Angela Rayner to run for Labour deputy leadership

The shadow education secretary Angela Rayner will run to be Labour’s deputy leader, she will announce today.

The Ashton-under-Lyne MP had been touted as a potential candidate to succeed the party’s leader Jeremy Corbyn, who announced his plans to stand down following Labour’s losses in last month’s election.

But the Mirror newspaper reports today that Rayner, who has held the shadow education brief for more than three years, will announce plans to run for the deputy position instead, and back her colleague and flatmate Rebecca Long-Bailey for the party’s leadership.

It is not yet known whether she will seek to keep her education brief if she wins the deputy race. Tom Watson, who stood down as deputy leader and as an MP last month, was also shadow culture secretary alongside his leadership role.

Among Rayner’s backers for the role include shadow international trade secretary Barry Gardiner, shadow policing minister Louise Haigh and Manchester Central MP Lucy Powell, Rayner’s predecessor as shadow education secretary.

In a speech at a community centre on the estate she grew up on in Stockport, Greater Manchester, Rayner will warn that her party must “win or die”, but will saw it should not return to the “vanilla politics” of the past.

However, she will also warn the party must also avoid using the language of “revolution” if it is to win over the British public.

“The quick fix of a new leader will not be enough. We must rethink and renew our purpose and how we convince the people to share it,” she said.

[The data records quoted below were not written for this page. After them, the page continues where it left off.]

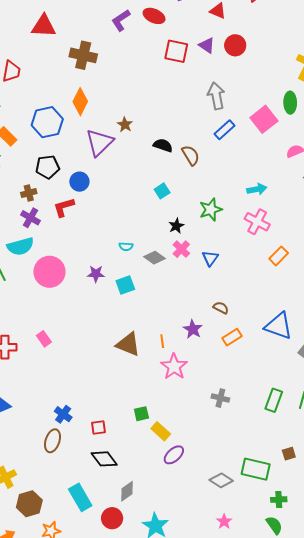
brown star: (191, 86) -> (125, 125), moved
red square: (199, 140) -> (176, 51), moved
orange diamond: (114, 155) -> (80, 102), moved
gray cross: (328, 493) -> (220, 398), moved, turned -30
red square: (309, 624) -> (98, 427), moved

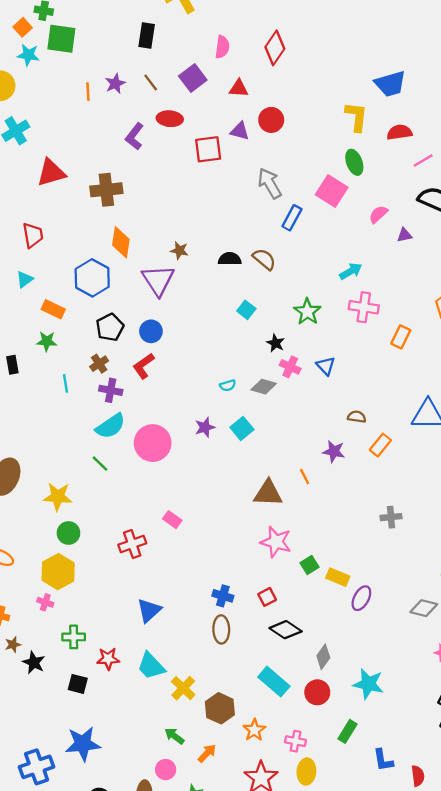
pink star: (174, 367) -> (276, 542), moved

“Either we face up to these new times or we become irrelevant. The next five years will be the fight of our lives and I’m standing here today because I don’t run away from a fight.”

A relatively unknown MP when she was appointed to the shadow cabinet in 2016, Rayner has become one of Labour’s most prominent front-benchers. During the election campaign, she stood in for Corbyn in televised debates, and was frequently deployed as a party spokesperson.

She left school at 16 without qualifications, becoming involved in politics through her involvement in the trade union movement while she worked in care.

As shadow education secretary, Rayner has presided over the development of Labour’s plans for a “national education service”. In 2018, she announced proposals for sweeping changes to the academies system, and this year, she set out the party’s plans to replace Ofsted.